Ce qui se passe réellement
Des milliers de spectateurs ont chanté la Marseillaise, mais parmi eux, des voix plus discrètes ont trouvé leur place. Jules, un jeune adulte neurodivergent, a pu exprimer son enthousiasme sans crainte de déranger. Sa mère, Jacqueline, se réjouit : « Dans un stade classique, un jeune qui bouge peut être dérangeant. Ici, c’est top !«
Ce refuge sensoriel, avec ses casques antibruit et ses poufs confortables, a permis à des enfants comme Théo, 8 ans, de profiter du match sans être submergés par le bruit. Laëticia, sa mère, souligne l’importance de cet espace : « Sans cette salle, jamais je n’aurais mis les pieds ici avec mon Théo.«
Pourquoi cela dérange
Cette initiative met en lumière une réalité troublante : alors que des efforts sont faits pour inclure tout le monde, les discours politiques d’exclusion continuent de prospérer. Les mêmes voix qui prônent la « pureté » et l’homogénéité de la société semblent ignorer que la diversité est une force, non une faiblesse.

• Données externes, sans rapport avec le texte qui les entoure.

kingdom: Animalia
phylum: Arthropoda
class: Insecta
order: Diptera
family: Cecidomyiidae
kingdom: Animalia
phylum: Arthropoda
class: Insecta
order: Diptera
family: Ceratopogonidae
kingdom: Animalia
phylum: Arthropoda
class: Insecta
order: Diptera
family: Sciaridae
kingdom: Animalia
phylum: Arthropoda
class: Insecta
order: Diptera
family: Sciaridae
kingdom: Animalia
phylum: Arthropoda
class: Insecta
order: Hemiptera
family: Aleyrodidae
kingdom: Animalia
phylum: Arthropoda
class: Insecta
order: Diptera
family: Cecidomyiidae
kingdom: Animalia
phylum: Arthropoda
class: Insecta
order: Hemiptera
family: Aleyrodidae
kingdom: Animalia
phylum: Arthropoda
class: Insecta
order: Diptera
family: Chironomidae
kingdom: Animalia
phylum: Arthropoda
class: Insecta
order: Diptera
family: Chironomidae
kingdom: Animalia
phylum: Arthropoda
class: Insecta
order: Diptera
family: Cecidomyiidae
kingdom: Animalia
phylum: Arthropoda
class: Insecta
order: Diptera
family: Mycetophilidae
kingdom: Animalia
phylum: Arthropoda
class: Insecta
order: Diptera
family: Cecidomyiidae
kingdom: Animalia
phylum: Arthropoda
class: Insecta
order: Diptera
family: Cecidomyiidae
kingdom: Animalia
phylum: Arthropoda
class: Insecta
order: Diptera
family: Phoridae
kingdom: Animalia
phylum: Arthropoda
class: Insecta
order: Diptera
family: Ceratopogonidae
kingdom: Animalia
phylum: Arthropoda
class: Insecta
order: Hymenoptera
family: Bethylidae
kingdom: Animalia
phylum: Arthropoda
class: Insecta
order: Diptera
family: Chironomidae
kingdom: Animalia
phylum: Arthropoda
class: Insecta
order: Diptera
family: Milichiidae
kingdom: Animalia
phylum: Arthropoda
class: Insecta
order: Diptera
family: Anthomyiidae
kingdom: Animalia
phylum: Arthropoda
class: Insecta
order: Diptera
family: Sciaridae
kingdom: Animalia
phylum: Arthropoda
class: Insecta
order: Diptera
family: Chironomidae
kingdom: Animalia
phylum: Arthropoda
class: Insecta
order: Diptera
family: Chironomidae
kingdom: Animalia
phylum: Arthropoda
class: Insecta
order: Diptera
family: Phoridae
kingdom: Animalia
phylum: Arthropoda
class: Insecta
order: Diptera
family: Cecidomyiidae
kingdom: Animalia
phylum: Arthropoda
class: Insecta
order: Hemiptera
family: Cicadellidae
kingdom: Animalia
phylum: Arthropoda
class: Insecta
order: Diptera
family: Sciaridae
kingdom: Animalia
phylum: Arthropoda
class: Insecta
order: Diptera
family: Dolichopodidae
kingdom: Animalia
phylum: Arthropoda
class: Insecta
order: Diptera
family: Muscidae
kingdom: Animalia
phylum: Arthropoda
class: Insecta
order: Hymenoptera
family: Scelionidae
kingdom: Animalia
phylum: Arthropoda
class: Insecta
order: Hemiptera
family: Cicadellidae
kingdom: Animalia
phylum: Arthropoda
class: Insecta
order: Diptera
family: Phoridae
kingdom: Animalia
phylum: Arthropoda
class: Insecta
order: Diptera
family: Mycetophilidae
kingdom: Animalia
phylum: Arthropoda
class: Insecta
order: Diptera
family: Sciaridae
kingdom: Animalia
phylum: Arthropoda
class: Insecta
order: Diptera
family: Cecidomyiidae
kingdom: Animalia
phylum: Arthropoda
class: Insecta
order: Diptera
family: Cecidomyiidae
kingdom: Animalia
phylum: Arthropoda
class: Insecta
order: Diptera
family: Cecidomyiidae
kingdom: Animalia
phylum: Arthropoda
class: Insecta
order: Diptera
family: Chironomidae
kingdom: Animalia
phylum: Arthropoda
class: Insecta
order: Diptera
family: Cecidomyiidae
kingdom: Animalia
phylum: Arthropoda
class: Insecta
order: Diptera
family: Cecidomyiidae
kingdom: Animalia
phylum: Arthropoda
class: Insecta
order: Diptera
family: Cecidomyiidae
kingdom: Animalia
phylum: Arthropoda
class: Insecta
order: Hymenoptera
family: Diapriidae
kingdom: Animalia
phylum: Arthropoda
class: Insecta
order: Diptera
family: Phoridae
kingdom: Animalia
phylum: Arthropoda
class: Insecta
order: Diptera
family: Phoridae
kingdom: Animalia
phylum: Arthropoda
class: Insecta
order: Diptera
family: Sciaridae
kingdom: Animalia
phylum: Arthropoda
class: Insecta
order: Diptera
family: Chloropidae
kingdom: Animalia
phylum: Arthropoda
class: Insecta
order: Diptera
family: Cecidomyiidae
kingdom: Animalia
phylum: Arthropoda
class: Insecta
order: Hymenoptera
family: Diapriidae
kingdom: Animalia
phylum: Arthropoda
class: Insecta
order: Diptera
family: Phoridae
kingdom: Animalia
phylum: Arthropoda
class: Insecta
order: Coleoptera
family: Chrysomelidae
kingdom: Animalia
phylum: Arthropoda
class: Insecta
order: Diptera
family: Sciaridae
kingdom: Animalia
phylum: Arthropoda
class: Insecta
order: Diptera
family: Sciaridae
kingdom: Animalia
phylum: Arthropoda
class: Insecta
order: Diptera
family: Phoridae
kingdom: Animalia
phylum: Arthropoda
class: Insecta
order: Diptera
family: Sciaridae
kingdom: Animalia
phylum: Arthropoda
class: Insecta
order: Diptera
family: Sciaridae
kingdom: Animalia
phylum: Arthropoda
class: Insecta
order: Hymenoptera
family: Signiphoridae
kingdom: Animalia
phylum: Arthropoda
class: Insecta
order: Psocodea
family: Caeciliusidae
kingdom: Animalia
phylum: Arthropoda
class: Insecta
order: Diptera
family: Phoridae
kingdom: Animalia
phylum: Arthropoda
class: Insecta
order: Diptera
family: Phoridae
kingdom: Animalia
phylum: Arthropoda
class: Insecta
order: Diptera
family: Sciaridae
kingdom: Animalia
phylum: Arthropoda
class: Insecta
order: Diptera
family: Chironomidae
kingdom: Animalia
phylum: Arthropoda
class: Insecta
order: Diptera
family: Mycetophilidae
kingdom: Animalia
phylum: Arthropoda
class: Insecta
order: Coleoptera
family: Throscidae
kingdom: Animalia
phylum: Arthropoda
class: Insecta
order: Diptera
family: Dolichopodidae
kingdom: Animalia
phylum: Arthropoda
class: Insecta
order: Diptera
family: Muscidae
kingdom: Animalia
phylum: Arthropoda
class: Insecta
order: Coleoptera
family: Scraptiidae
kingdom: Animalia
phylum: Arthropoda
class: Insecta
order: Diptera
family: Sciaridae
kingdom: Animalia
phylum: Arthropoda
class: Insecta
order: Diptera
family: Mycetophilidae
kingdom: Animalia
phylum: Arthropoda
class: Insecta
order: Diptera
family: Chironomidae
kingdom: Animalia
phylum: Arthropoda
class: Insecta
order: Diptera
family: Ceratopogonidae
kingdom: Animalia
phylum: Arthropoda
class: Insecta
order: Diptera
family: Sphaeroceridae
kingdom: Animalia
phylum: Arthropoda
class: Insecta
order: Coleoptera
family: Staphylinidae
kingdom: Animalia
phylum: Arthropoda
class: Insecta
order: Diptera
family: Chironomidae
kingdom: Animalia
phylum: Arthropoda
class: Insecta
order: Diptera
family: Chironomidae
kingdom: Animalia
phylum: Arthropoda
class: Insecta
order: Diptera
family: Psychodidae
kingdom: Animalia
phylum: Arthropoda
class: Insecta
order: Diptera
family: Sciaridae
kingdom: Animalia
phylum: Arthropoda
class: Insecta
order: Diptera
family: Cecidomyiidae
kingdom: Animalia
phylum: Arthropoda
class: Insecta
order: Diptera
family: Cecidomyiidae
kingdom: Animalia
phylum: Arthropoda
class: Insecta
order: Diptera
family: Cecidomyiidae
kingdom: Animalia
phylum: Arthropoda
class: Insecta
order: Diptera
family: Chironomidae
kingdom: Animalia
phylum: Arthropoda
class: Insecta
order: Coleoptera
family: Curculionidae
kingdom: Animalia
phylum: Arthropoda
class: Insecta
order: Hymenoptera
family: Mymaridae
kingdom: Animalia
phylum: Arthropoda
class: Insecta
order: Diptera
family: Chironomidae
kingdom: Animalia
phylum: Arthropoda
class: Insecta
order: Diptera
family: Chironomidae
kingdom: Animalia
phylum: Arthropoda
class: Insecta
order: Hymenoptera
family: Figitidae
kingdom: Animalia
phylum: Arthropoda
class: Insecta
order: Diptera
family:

Ce que cela implique concrètement
Ce projet, fruit d’un partenariat entre la Fédération française de rugby et Apicil, démontre qu’il est possible de rendre le sport accessible à tous. Pourtant, les politiques locales, souvent empreintes de conservatisme, semblent ignorer cette réalité. Pourquoi ne pas étendre ce modèle à d’autres événements ?
Lecture satirique
Les promesses des politiques d’inclusion sont souvent en décalage avec la réalité. Tandis que certains se battent pour un monde où chacun a sa place, d’autres continuent de brandir des slogans d’exclusion. Ironiquement, ces derniers sont souvent les mêmes qui se disent « pro- famille ». Mais quelle famille exclut ses membres les plus vulnérables ?
Effet miroir international
À l’échelle mondiale, des pays comme les États-Unis et la Russie montrent que l’exclusion peut être une stratégie politique. Les discours de haine et de division y sont monnaie courante, et il est temps de se demander si la France veut vraiment suivre cette voie.
À quoi s’attendre
Si cette initiative rencontre le succès escompté, elle pourrait inspirer d’autres événements à travers le pays. Mais cela dépendra de la volonté politique de ne pas céder aux sirènes de l’extrême droite.